Texto de leitura:
Fatias e Beilhos de Requeijão


 
O que é requeijão?
O requeijão, uma das iguarias da Beira, é um produto alimentar feito de restos. Depois de se fazer o queijo, aproveitam-se os restos que caíram do azincho, o soro que sobrou do leite coalhado e algum leite, se o houver. Depois vai tudo ao lume, deixa-se ferver e começam a surgir uns fiapos brancos muito delicados que suavemente se vão juntando com a escumadeira e colocados no cesto, que antes era de verga e agora de plástico. A arte e o engenho das gentes pobres, dos rústicos da beira, das mulheres que faziam o queijo dos rebanhos que os maridos pastoreavam, despertaram a necessidade de retirarem daqueles restos mais um alimento. E que alimento! Sabor delicado, textura suave, acompanhado com doce de abóbora, mel, salpicado de pimenta ou uma pitada de canela, ou com o que a nossa imaginação quiser, é uma verdadeira delícia. Os beirões sabem disso e os forasteiros também.
 
 A melhor altura para se consumir
Quando vim viver para Braga apenas se vendiam requeijões numa loja, agora designada gourmet, vindos directamente de Mangualde. Todas as semanas lá rumava eu à Queijaria Central para matar saudades. Poucos anos depois as grandes superfícies começaram a vende-los e hoje encontramos requeijões, quase durante todo o ano, em qualquer supermercado. Mas não são a mesma coisa!

Registos:
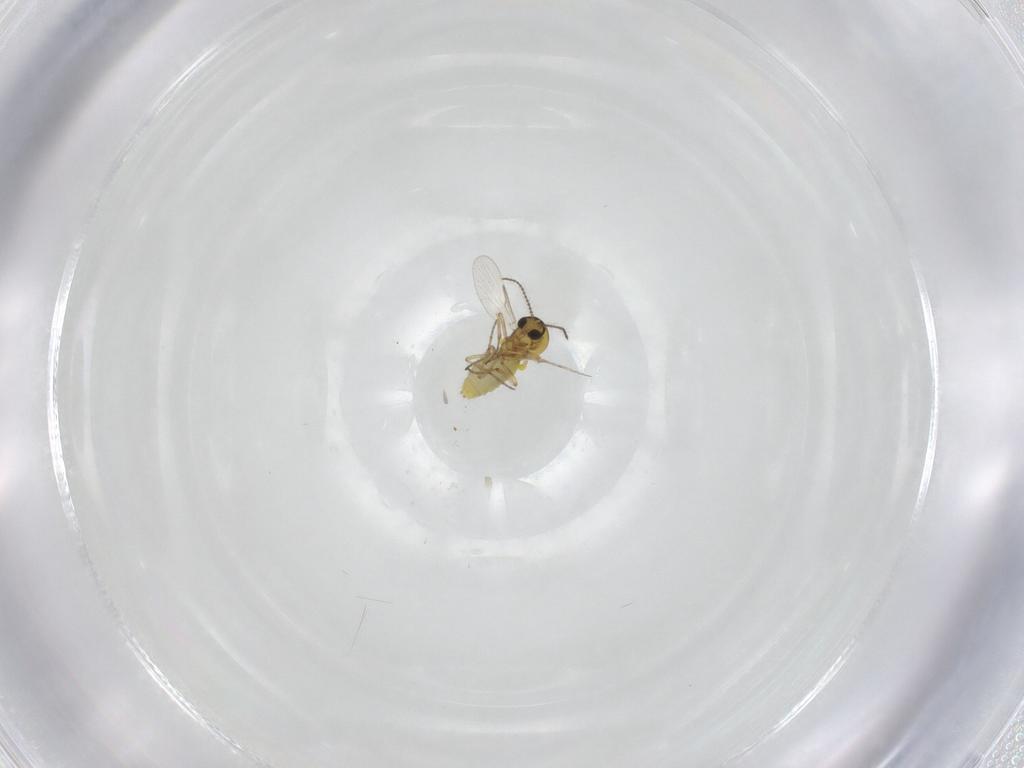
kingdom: Animalia
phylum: Arthropoda
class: Insecta
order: Diptera
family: Ceratopogonidae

Tarefa indicada 1: Reproduza fielmente o trecho do texto sobre o requeijão que começa em "A melhor altura" e segue até "a mesma coisa!".
Tarefa indicada 2: Liste todos os acompanhamentos do requeijão que o texto sobre o requeijão menciona.

Resultado da tarefa 1:
A melhor altura para se consumir
Quando vim viver para Braga apenas se vendiam requeijões numa loja, agora designada gourmet, vindos directamente de Mangualde. Todas as semanas lá rumava eu à Queijaria Central para matar saudades. Poucos anos depois as grandes superfícies começaram a vende-los e hoje encontramos requeijões, quase durante todo o ano, em qualquer supermercado. Mas não são a mesma coisa!

Resultado da tarefa 2:
- Doce de abóbora
- Mel
- Pimenta
- Canela